▶ _HOW TO COMPLETE THIS TASK_: Exactly reproduce the lines from the one containing "Transformations" through the last line of the data, both ends included, leaving out pictures.

[Stored data entries]
=== Section Start ===
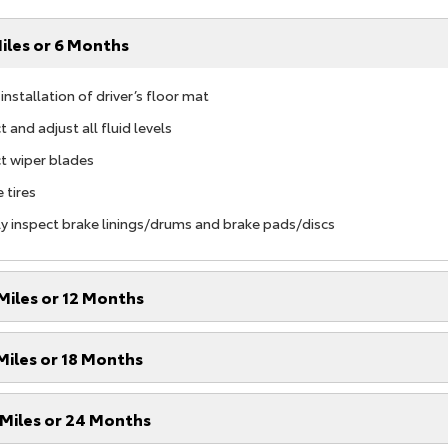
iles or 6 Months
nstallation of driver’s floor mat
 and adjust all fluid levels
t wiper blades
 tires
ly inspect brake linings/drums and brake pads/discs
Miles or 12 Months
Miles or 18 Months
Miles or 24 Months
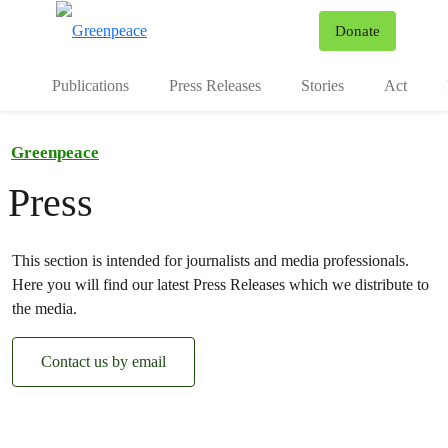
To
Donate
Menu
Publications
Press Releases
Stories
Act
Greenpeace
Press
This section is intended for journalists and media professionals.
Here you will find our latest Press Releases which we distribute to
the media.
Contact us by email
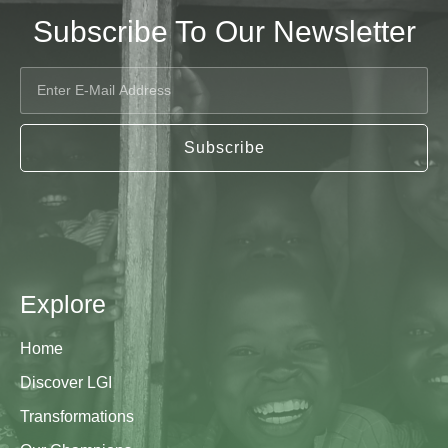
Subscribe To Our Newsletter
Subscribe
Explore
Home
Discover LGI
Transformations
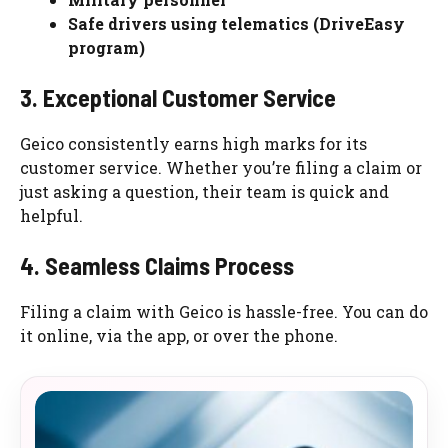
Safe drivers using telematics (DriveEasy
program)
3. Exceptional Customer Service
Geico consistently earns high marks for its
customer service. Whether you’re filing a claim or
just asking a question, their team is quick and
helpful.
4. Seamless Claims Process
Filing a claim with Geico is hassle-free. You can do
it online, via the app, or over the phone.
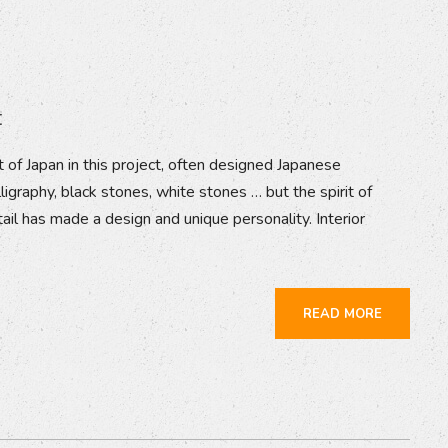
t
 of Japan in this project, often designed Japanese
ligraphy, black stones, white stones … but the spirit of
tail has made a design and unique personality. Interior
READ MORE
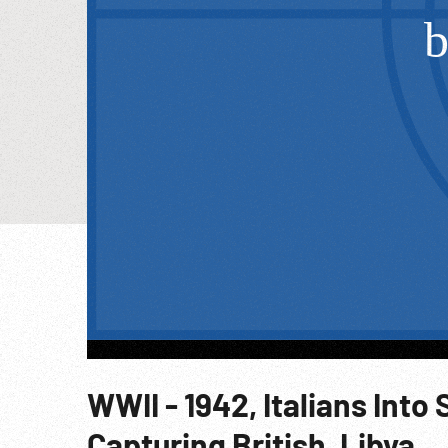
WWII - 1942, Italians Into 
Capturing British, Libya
=== Section End ===
▶ _SOLUTION_:
Transformations
Safe drivers using telematics (DriveEasy
program)
3. Exceptional Customer Service
Geico consistently earns high marks for its
customer service. Whether you’re filing a claim or
just asking a question, their team is quick and
helpful.
4. Seamless Claims Process
Filing a claim with Geico is hassle-free. You can do
it online, via the app, or over the phone.
t
 of Japan in this project, often designed Japanese
ligraphy, black stones, white stones … but the spirit of
tail has made a design and unique personality. Interior
READ MORE
WWII - 1942, Italians Into 
Capturing British, Libya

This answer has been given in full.